▶ _Aufgabe 1_
Gib den Text aus den Zeilen der ausgelesenen Seitentextdaten weiter unten als nummerierte Liste wieder und lass dabei Leerzeilen weg. Die Bilder gehören nicht in die Antwort.

Für heute haben wir die Brennstoffe zur Besprechung ausgewählt. Das nächste Material, welches sich dem Menschen zur Befriedigung seiner Bedürfnisse darbot, waren die strauch- und baumartigen Pflanzen, mit einem Wort das Holz. Seiner chemischen Natur nach ist das Holz, d. h. die Holzfaser, gleichartig; eine jede Holzfaser, von welcher Pflanze sie auch herstamme, besteht aus Kohlenstoff, Wasserstoff und Sauerstoff und zwar stets genau in denselben Gewichtsverhältnissen. Die beiden letzteren Bestandtheile treten hier stets in Mengen auf die in derselben Beziehung zu einander stehen, wie im Wasser, und daher können wir sagen: die Holzfaser besteht aus Kohle und Wasser, wobei wir aber nicht an ein loses Nebeneinanderlagern dieser beiden Substanzen, sondern an eine so innige Verbindung zu denken haben, daß wir durch keine Mittel eine Zerlegung der Holzfaser in Kohle und Wasser oder eine Trennung der letzteren von der ersteren bewerkstelligen können.

▶ _Aufgabe 2_
Beantworte zum Text über Brennstoffe diese Fragen:
(a) Welches Material bot sich dem Menschen als nächstes zur Befriedigung seiner Bedürfnisse dar?
(b) Aus welchen drei Bestandteilen besteht jede Holzfaser?
(c) Woraus besteht die Holzfaser nach der zusammenfassenden Aussage des Textes?

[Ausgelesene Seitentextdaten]
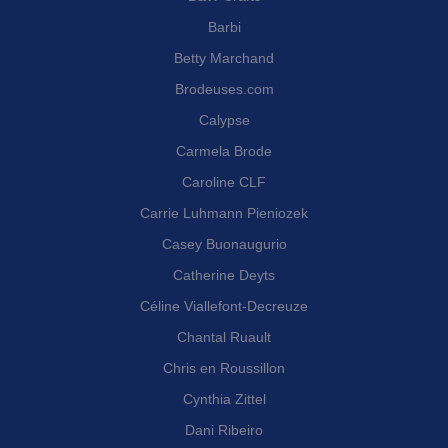
Barbi
Betty Marchand
Brodeuses.com
Calypse
Carmela Brode
Caroline CLF
Carrie Luhmann Pieniozek
Casey Buonaugurio
Catherine Deyts
Céline Viallefont-Decreuze
Chantal Ruault
Chris en Roussillon
Cynthia Zittel
Dani Ribeiro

▶ _Lösung 1_
1. Barbi
2. Betty Marchand
3. Brodeuses.com
4. Calypse
5. Carmela Brode
6. Caroline CLF
7. Carrie Luhmann Pieniozek
8. Casey Buonaugurio
9. Catherine Deyts
10. Céline Viallefont-Decreuze
11. Chantal Ruault
12. Chris en Roussillon
13. Cynthia Zittel
14. Dani Ribeiro

▶ _Lösung 2_
(a) Die strauch- und baumartigen Pflanzen, mit einem Wort das Holz.
(b) Aus Kohlenstoff, Wasserstoff und Sauerstoff.
(c) Aus Kohle und Wasser.